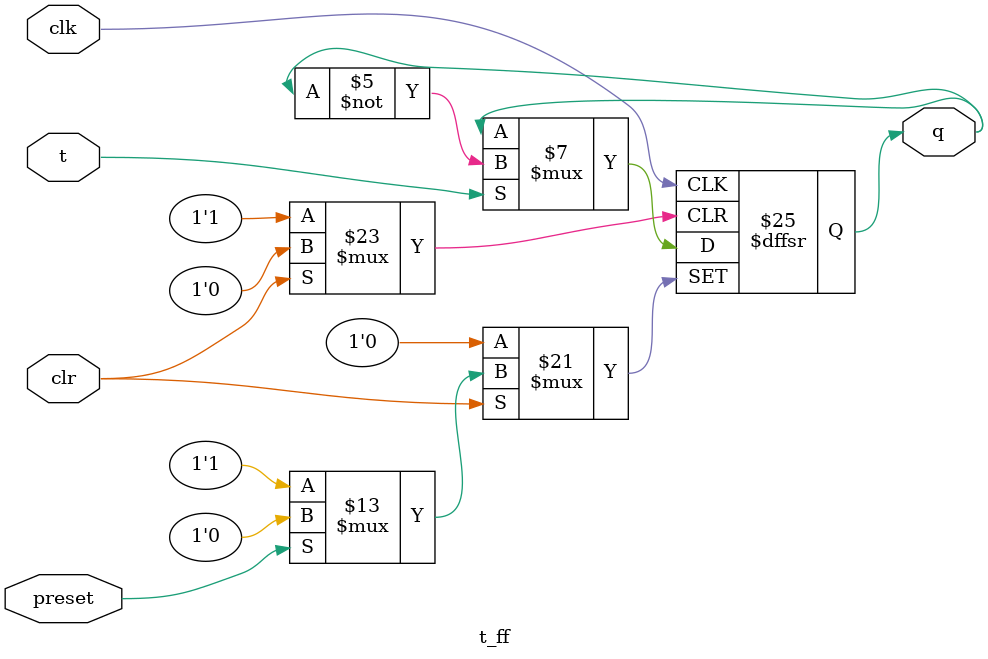
<source format=v>
module t_ff (t,clk,clr,preset,q);

input t,clk,clr,preset;
output reg q;
//output qb;

always@(posedge clk, negedge clr, negedge preset)//always @(posedge clk,negedge clr, negedge preset)
begin
if (clr == 0)
	q <= 0;
else if (preset == 0)
	q <= 1;	
else if (t == 1)
	q <= ~q;
else 
	q <= q;

/*begin
	if (t == 0)
	q = q;
	else
	q = ~q;
	end*/
end

//assign qb = ~q;
endmodule

</source>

☆ ☆ ☆ ☆

Each line in the material either holds the string "preset" or does not. State how many do, and nothing else.

■ Task output ■
4